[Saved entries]
^^^^

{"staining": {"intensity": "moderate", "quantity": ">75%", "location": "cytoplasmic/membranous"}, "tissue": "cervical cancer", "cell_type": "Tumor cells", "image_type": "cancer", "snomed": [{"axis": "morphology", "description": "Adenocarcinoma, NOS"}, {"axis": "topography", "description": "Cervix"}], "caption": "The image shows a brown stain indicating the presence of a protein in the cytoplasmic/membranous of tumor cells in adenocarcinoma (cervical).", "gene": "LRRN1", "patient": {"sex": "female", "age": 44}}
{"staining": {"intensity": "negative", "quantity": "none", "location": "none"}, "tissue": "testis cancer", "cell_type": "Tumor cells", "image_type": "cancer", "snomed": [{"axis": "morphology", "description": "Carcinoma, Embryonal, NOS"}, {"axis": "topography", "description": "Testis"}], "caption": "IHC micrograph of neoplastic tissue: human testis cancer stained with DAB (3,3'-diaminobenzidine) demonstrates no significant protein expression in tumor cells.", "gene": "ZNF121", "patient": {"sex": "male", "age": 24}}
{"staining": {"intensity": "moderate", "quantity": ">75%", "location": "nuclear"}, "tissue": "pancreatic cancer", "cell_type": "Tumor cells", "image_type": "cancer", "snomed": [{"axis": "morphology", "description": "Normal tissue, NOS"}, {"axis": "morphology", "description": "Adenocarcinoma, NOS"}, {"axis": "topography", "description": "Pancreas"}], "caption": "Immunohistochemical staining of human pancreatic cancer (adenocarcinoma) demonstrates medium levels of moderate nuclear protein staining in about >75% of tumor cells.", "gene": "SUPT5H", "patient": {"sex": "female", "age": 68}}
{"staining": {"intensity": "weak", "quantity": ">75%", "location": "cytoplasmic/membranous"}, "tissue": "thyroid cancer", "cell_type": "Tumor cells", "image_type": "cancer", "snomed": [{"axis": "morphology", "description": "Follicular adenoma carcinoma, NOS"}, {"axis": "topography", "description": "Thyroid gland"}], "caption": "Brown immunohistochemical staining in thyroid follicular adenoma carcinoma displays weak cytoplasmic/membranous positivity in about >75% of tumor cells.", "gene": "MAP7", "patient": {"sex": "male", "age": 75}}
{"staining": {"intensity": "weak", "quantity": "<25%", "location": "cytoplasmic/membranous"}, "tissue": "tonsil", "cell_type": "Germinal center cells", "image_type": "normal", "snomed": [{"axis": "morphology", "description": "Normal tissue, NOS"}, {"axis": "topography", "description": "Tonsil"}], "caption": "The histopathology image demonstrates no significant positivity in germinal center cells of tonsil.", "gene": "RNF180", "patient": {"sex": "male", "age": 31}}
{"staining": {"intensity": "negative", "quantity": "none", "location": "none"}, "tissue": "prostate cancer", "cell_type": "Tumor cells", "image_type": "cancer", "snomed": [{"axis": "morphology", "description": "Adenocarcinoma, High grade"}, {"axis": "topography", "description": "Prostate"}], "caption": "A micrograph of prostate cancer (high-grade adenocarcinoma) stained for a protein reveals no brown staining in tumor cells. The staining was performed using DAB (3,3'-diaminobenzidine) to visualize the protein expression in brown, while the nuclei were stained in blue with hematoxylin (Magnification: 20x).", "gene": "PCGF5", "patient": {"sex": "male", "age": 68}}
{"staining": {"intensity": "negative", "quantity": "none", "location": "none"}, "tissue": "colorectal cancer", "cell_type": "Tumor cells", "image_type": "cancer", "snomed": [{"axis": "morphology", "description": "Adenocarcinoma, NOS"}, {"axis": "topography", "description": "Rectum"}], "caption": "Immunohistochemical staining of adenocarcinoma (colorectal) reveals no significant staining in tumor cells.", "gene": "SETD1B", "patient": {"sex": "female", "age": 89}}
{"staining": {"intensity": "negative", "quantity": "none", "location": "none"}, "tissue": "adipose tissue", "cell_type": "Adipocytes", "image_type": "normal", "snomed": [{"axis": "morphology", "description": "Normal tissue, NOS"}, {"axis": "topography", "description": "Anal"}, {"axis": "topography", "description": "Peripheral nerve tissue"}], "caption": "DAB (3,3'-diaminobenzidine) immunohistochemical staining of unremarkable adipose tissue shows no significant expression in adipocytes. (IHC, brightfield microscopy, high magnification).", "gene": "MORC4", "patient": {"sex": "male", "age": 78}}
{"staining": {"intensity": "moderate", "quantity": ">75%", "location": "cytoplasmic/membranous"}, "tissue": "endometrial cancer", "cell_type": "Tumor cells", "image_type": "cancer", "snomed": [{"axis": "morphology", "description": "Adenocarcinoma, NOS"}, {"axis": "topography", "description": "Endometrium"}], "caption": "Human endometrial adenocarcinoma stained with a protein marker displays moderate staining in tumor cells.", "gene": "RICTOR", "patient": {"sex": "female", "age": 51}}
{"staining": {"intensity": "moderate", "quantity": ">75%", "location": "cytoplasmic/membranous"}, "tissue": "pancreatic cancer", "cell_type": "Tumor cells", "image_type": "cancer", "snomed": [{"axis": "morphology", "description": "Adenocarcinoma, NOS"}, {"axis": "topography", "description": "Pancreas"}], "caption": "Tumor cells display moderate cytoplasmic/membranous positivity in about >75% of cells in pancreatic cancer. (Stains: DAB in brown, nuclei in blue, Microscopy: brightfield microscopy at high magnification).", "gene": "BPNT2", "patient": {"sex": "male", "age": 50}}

^^^^

Exercise aim. Every record must be output again with its wording unchanged.

Response.
{"staining": {"intensity": "moderate", "quantity": ">75%", "location": "cytoplasmic/membranous"}, "tissue": "cervical cancer", "cell_type": "Tumor cells", "image_type": "cancer", "snomed": [{"axis": "morphology", "description": "Adenocarcinoma, NOS"}, {"axis": "topography", "description": "Cervix"}], "caption": "The image shows a brown stain indicating the presence of a protein in the cytoplasmic/membranous of tumor cells in adenocarcinoma (cervical).", "gene": "LRRN1", "patient": {"sex": "female", "age": 44}}
{"staining": {"intensity": "negative", "quantity": "none", "location": "none"}, "tissue": "testis cancer", "cell_type": "Tumor cells", "image_type": "cancer", "snomed": [{"axis": "morphology", "description": "Carcinoma, Embryonal, NOS"}, {"axis": "topography", "description": "Testis"}], "caption": "IHC micrograph of neoplastic tissue: human testis cancer stained with DAB (3,3'-diaminobenzidine) demonstrates no significant protein expression in tumor cells.", "gene": "ZNF121", "patient": {"sex": "male", "age": 24}}
{"staining": {"intensity": "moderate", "quantity": ">75%", "location": "nuclear"}, "tissue": "pancreatic cancer", "cell_type": "Tumor cells", "image_type": "cancer", "snomed": [{"axis": "morphology", "description": "Normal tissue, NOS"}, {"axis": "morphology", "description": "Adenocarcinoma, NOS"}, {"axis": "topography", "description": "Pancreas"}], "caption": "Immunohistochemical staining of human pancreatic cancer (adenocarcinoma) demonstrates medium levels of moderate nuclear protein staining in about >75% of tumor cells.", "gene": "SUPT5H", "patient": {"sex": "female", "age": 68}}
{"staining": {"intensity": "weak", "quantity": ">75%", "location": "cytoplasmic/membranous"}, "tissue": "thyroid cancer", "cell_type": "Tumor cells", "image_type": "cancer", "snomed": [{"axis": "morphology", "description": "Follicular adenoma carcinoma, NOS"}, {"axis": "topography", "description": "Thyroid gland"}], "caption": "Brown immunohistochemical staining in thyroid follicular adenoma carcinoma displays weak cytoplasmic/membranous positivity in about >75% of tumor cells.", "gene": "MAP7", "patient": {"sex": "male", "age": 75}}
{"staining": {"intensity": "weak", "quantity": "<25%", "location": "cytoplasmic/membranous"}, "tissue": "tonsil", "cell_type": "Germinal center cells", "image_type": "normal", "snomed": [{"axis": "morphology", "description": "Normal tissue, NOS"}, {"axis": "topography", "description": "Tonsil"}], "caption": "The histopathology image demonstrates no significant positivity in germinal center cells of tonsil.", "gene": "RNF180", "patient": {"sex": "male", "age": 31}}
{"staining": {"intensity": "negative", "quantity": "none", "location": "none"}, "tissue": "prostate cancer", "cell_type": "Tumor cells", "image_type": "cancer", "snomed": [{"axis": "morphology", "description": "Adenocarcinoma, High grade"}, {"axis": "topography", "description": "Prostate"}], "caption": "A micrograph of prostate cancer (high-grade adenocarcinoma) stained for a protein reveals no brown staining in tumor cells. The staining was performed using DAB (3,3'-diaminobenzidine) to visualize the protein expression in brown, while the nuclei were stained in blue with hematoxylin (Magnification: 20x).", "gene": "PCGF5", "patient": {"sex": "male", "age": 68}}
{"staining": {"intensity": "negative", "quantity": "none", "location": "none"}, "tissue": "colorectal cancer", "cell_type": "Tumor cells", "image_type": "cancer", "snomed": [{"axis": "morphology", "description": "Adenocarcinoma, NOS"}, {"axis": "topography", "description": "Rectum"}], "caption": "Immunohistochemical staining of adenocarcinoma (colorectal) reveals no significant staining in tumor cells.", "gene": "SETD1B", "patient": {"sex": "female", "age": 89}}
{"staining": {"intensity": "negative", "quantity": "none", "location": "none"}, "tissue": "adipose tissue", "cell_type": "Adipocytes", "image_type": "normal", "snomed": [{"axis": "morphology", "description": "Normal tissue, NOS"}, {"axis": "topography", "description": "Anal"}, {"axis": "topography", "description": "Peripheral nerve tissue"}], "caption": "DAB (3,3'-diaminobenzidine) immunohistochemical staining of unremarkable adipose tissue shows no significant expression in adipocytes. (IHC, brightfield microscopy, high magnification).", "gene": "MORC4", "patient": {"sex": "male", "age": 78}}
{"staining": {"intensity": "moderate", "quantity": ">75%", "location": "cytoplasmic/membranous"}, "tissue": "endometrial cancer", "cell_type": "Tumor cells", "image_type": "cancer", "snomed": [{"axis": "morphology", "description": "Adenocarcinoma, NOS"}, {"axis": "topography", "description": "Endometrium"}], "caption": "Human endometrial adenocarcinoma stained with a protein marker displays moderate staining in tumor cells.", "gene": "RICTOR", "patient": {"sex": "female", "age": 51}}
{"staining": {"intensity": "moderate", "quantity": ">75%", "location": "cytoplasmic/membranous"}, "tissue": "pancreatic cancer", "cell_type": "Tumor cells", "image_type": "cancer", "snomed": [{"axis": "morphology", "description": "Adenocarcinoma, NOS"}, {"axis": "topography", "description": "Pancreas"}], "caption": "Tumor cells display moderate cytoplasmic/membranous positivity in about >75% of cells in pancreatic cancer. (Stains: DAB in brown, nuclei in blue, Microscopy: brightfield microscopy at high magnification).", "gene": "BPNT2", "patient": {"sex": "male", "age": 50}}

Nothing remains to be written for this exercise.